New study on cerebral astrocytes in depression and suicide

A new study published by the team of Naguib Mechawar, Ph.D., a researcher with the McGill Group for Suicide Studies (MGSS) of the Douglas Institute (CIUSSS de l"Ouest-de-l"Ile de Montreal) and associate professor in the Department of Psychiatry at McGill University, sheds new light on the disruption of astrocytes in depression. Astrocytes, a class of non-neuronal cells, have previously been implicated in depression and suicide.

However, it was not known whether these cells were affected throughout the brain or only in certain regions. This research provides evidence that networks of astrocytes are altered specifically in areas of the brain associated with mood regulation. In addition, in describing the existence of new subtypes of astrocyte, this study reveals features specific to the human brain.The diversity and functional and morphological complexity of cortical astrocytes in humans, as well as their involvement in normal and pathological brain function, have only recently begun to be recognized. In particular, accumulating data generated by the MGSS and other independent research groups have indicated an abnormal regulation of astrocytic genes in the prefrontal cortex of patients who died while suffering from depression.

Breaking new ground

This work, carried out by MGSS doctoral candidates Susana Gabriela Torres-Platas and Corina Nagy, breaks new ground.

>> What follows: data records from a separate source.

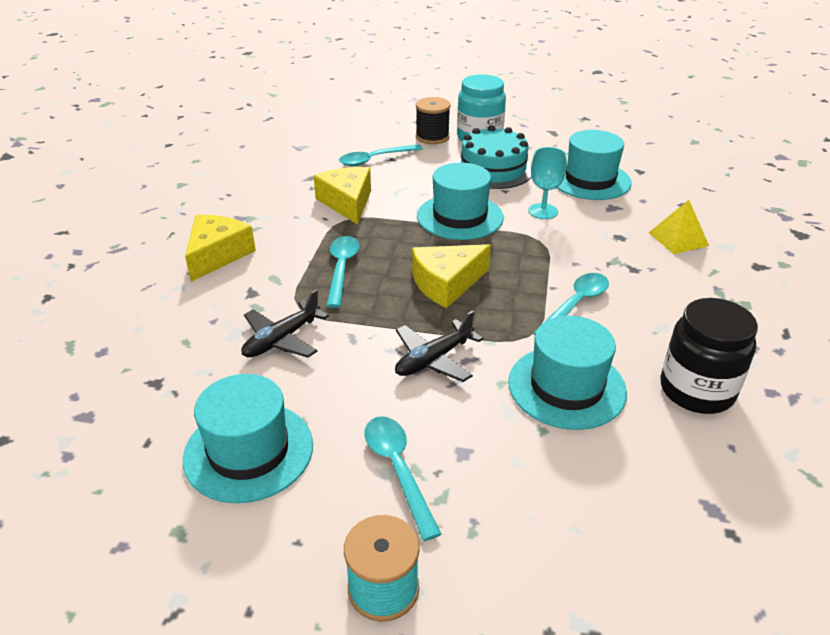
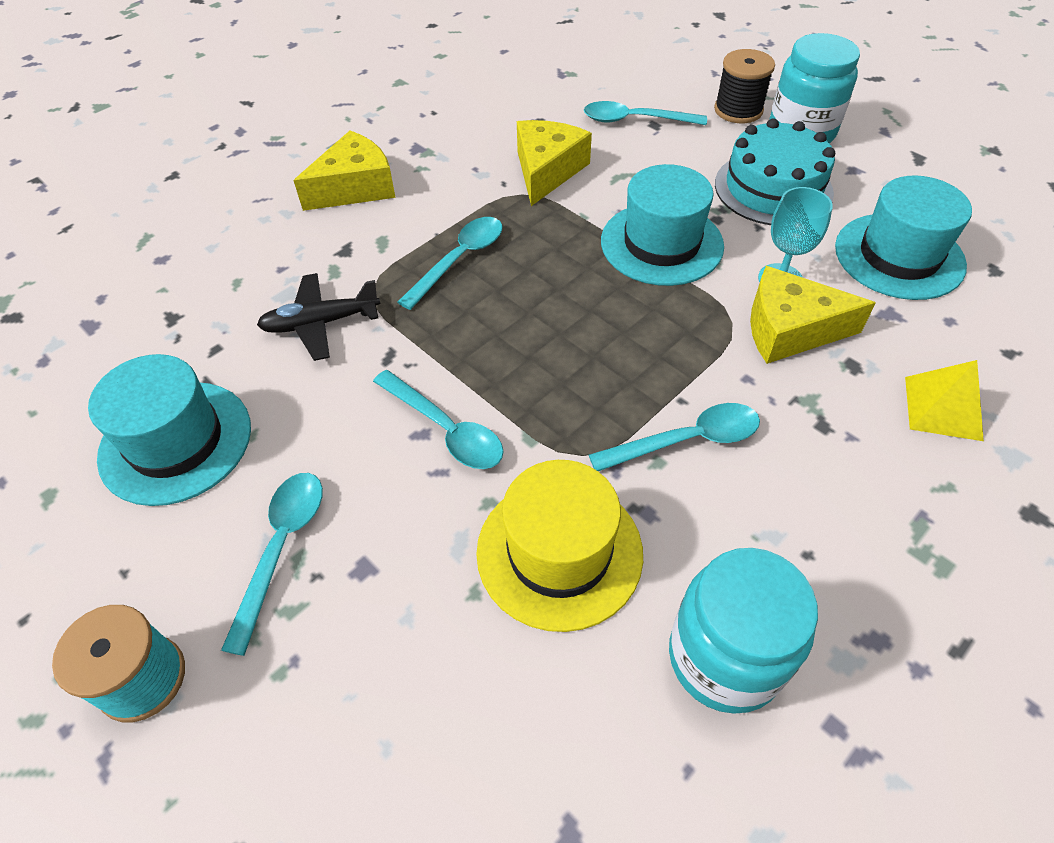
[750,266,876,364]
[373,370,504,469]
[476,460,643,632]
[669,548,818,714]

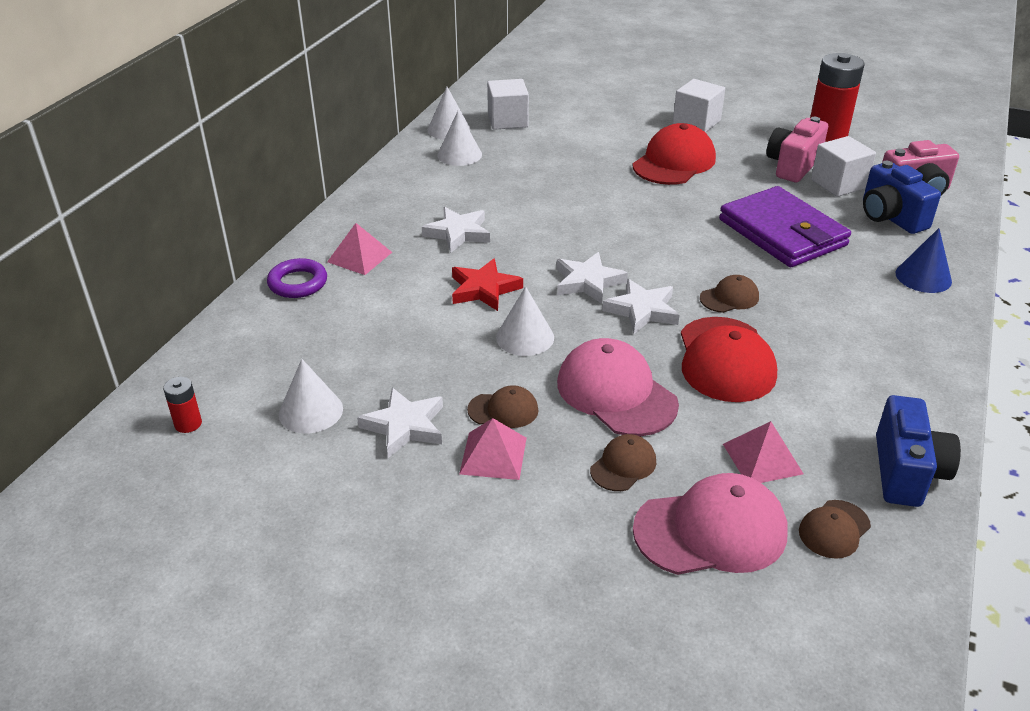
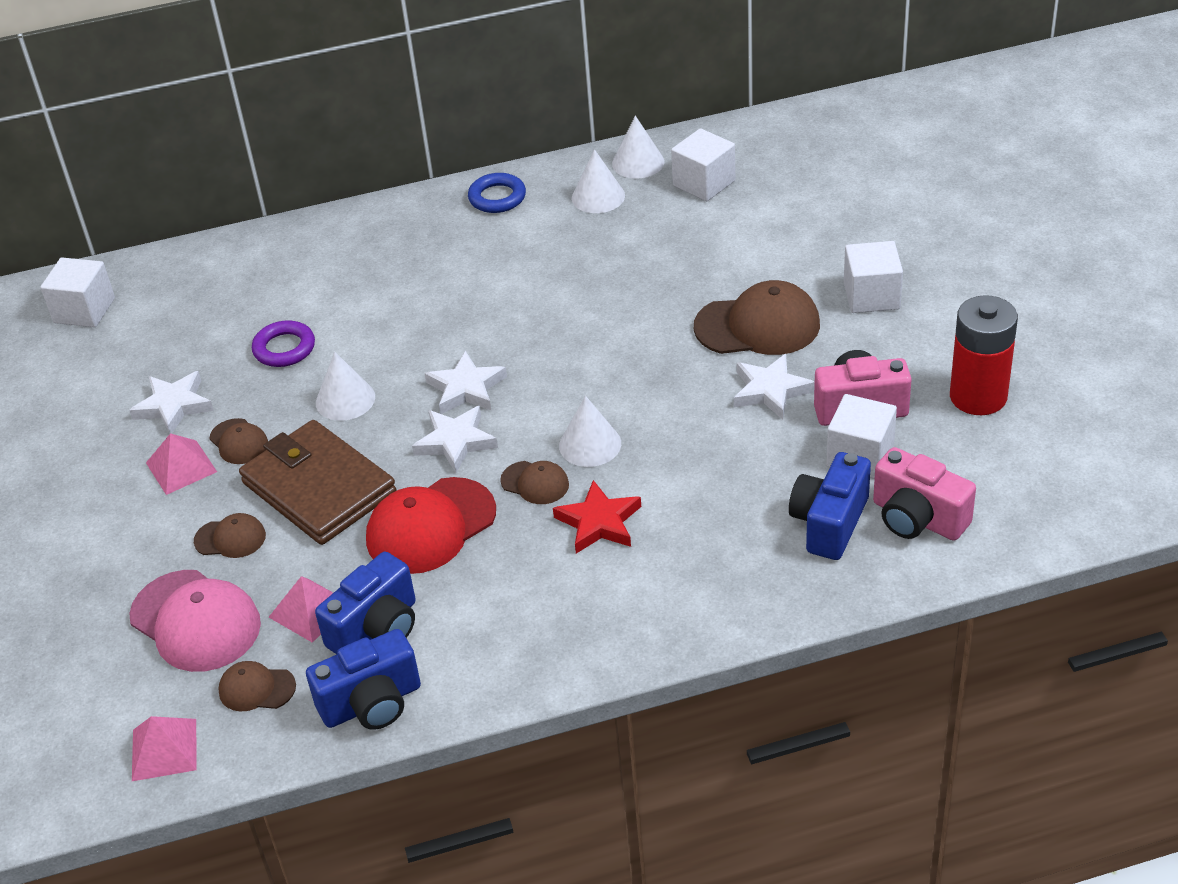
[719,186,851,267] (first image)
[896,228,952,293] (first image)
[315,552,416,654]
[468,173,526,213]
[252,320,315,367]
[559,396,621,467]
[132,716,197,781]
[734,354,815,420]
[553,480,641,554]
[40,257,115,327]
[239,420,397,545]
[694,280,820,355]

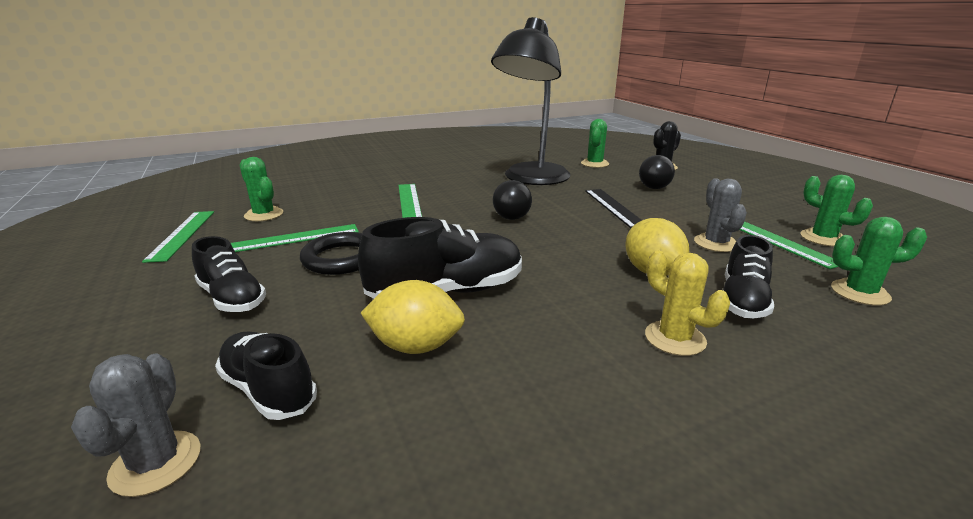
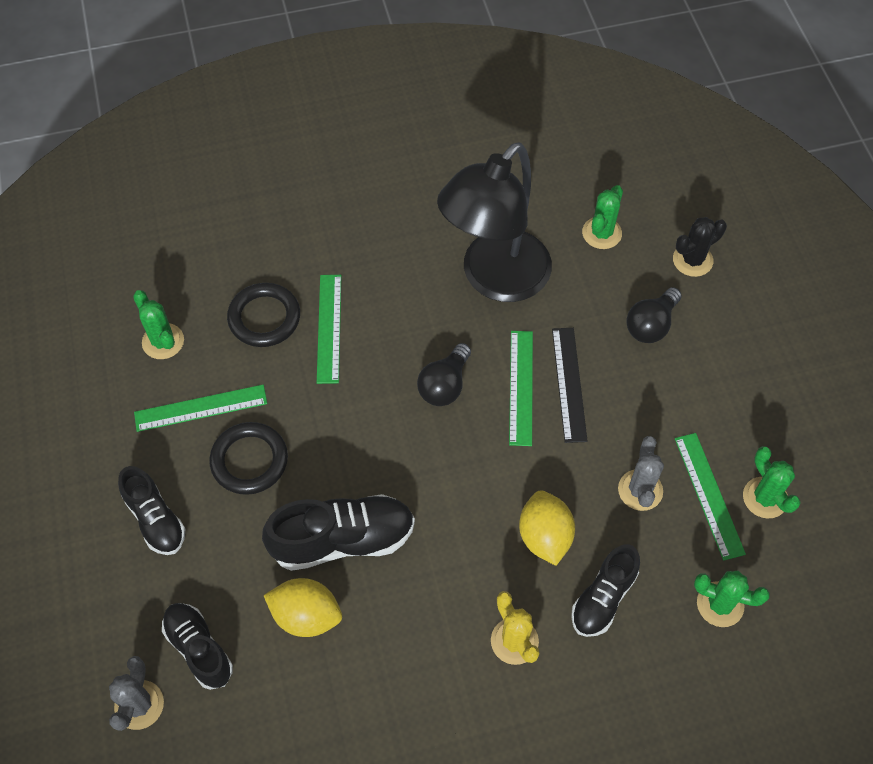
[227,283,300,347]
[509,331,533,446]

Based on the analysis of postmortem brain samples from the Douglas-Bell Canada Brain Bank, it demonstrates that the expression of the astrocyte-specific marker GFAP, which is significantly decreased in the prefrontal cortex of depressed suicides compared to that of healthy controls, is normal in other cortical areas that are not traditionally associated with depression, such as the visual cortex. However, GFAP expression was also found to be decreased in subcortical brain regions that are interconnected to the prefrontal cortex or that were previously implicated in mood disorders.

"Within these subcortical regions, in samples from both patients and healthy individuals, we also observed astrocytes that were larger and more complex than those seen in cortical areas. We are currently analyzing these cells to better understand their unique properties in the human brain. I am convinced that it is important to describe how the human brain is organized at the microscopic level, and how this organization is altered in depression, in order to better understand the biological causes of this illness. This should help develop new therapeutical targets," explains Mechawar.

This study appears today in the journal Molecular Psychiatry.